- [Activity 1]:
Answer these questions about the blog posts:
(a) In the post on loving, what does the greatest pain come from?
(b) What do the second six verses of Psalm 139 focus on?
(c) What two jobs did Nicholas Herman have in the food industry?

- [Document segment]:
::::

Tuesday, March 10, 2009

The Pain of Loving

Every time we make the decision to love someone, we open ourselves to great suffering, because those we most love cause us not only great joy but also great pain. The greatest pain comes from leaving. When the child leaves home, when the husband or wife leaves for a long period of time or for good, when the beloved friend departs to another country or dies ... the pain of the leaving can tear us apart.
Still, if we want to avoid the suffering of leaving, we will never experience the joy of loving. And love is stronger than fear, life stronger than death, hope stronger than despair. We have to trust that the risk of loving is always worth taking.

Tuesday, March 3, 2009

Reflections on Psalm 139 pt.2 (God accompanies us everywhere)

While the first six verses of this Psalm focuses on: God Knows All About Me, the second set of six verses focuses on: God Accompanies Us Everywhere. Not only does He know us intimately, but is is present no matter where we happen to be. Listen to how David puts it.
Where can I go from your Spirit?
Where can I flee from your presence?
If I go up to the heavens, you are there;
if I make my bed in the depths, you are there.
If I rise on the wings of the dawn,
if I settle on the far side of the sea,
even there your hand will guide me,
your right hand will hold me fast.
If I say, "Surely the darkness will hide me
and the light become night around me,"
even the darkness will not be dark to you;
the night will shine like the day,
for darkness is as light to you.
John Ortberg talks about this guy by the name of Nicholas Herman who worked in the food industry as a short order cook and bottle-washer. He became deeply dissatisfied with his life; he worried chronically about himself, even whether or not he was a Christian.

::::

- [Source material]:

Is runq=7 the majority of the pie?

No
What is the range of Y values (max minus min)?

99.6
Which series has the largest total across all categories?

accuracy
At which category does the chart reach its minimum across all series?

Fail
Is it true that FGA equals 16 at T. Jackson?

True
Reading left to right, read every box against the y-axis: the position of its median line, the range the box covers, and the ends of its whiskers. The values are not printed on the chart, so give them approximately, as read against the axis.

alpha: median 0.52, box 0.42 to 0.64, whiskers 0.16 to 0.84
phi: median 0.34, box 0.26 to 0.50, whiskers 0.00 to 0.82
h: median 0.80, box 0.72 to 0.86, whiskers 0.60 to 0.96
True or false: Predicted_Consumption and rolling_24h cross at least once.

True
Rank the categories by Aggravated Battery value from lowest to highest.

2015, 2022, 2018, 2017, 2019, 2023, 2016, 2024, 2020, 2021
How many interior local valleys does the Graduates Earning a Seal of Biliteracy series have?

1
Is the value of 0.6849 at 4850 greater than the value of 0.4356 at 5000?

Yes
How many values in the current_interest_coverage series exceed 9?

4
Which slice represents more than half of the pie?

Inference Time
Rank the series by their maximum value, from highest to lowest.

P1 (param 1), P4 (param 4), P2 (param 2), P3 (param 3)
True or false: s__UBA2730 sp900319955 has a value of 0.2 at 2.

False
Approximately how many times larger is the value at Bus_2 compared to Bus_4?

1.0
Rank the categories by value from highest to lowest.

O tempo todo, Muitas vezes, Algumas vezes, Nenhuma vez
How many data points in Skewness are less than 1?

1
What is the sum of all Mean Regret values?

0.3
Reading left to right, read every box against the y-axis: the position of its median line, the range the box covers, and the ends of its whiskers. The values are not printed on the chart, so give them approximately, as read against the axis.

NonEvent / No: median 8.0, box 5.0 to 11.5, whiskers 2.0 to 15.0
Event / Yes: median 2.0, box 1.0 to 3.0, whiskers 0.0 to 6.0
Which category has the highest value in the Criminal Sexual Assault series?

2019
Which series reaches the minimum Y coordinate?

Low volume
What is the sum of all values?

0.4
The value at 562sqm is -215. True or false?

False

::::

- [Activity 2]:
Copy out the entries word for word, from the line containing "Inference Time" through the end of the entries, both ends included.

- [Solution 1]:
(a) Leaving.
(b) God Accompanies Us Everywhere.
(c) Short order cook and bottle-washer.

- [Solution 2]:
Inference Time
Rank the series by their maximum value, from highest to lowest.

P1 (param 1), P4 (param 4), P2 (param 2), P3 (param 3)
True or false: s__UBA2730 sp900319955 has a value of 0.2 at 2.

False
Approximately how many times larger is the value at Bus_2 compared to Bus_4?

1.0
Rank the categories by value from highest to lowest.

O tempo todo, Muitas vezes, Algumas vezes, Nenhuma vez
How many data points in Skewness are less than 1?

1
What is the sum of all Mean Regret values?

0.3
Reading left to right, read every box against the y-axis: the position of its median line, the range the box covers, and the ends of its whiskers. The values are not printed on the chart, so give them approximately, as read against the axis.

NonEvent / No: median 8.0, box 5.0 to 11.5, whiskers 2.0 to 15.0
Event / Yes: median 2.0, box 1.0 to 3.0, whiskers 0.0 to 6.0
Which category has the highest value in the Criminal Sexual Assault series?

2019
Which series reaches the minimum Y coordinate?

Low volume
What is the sum of all values?

0.4
The value at 562sqm is -215. True or false?

False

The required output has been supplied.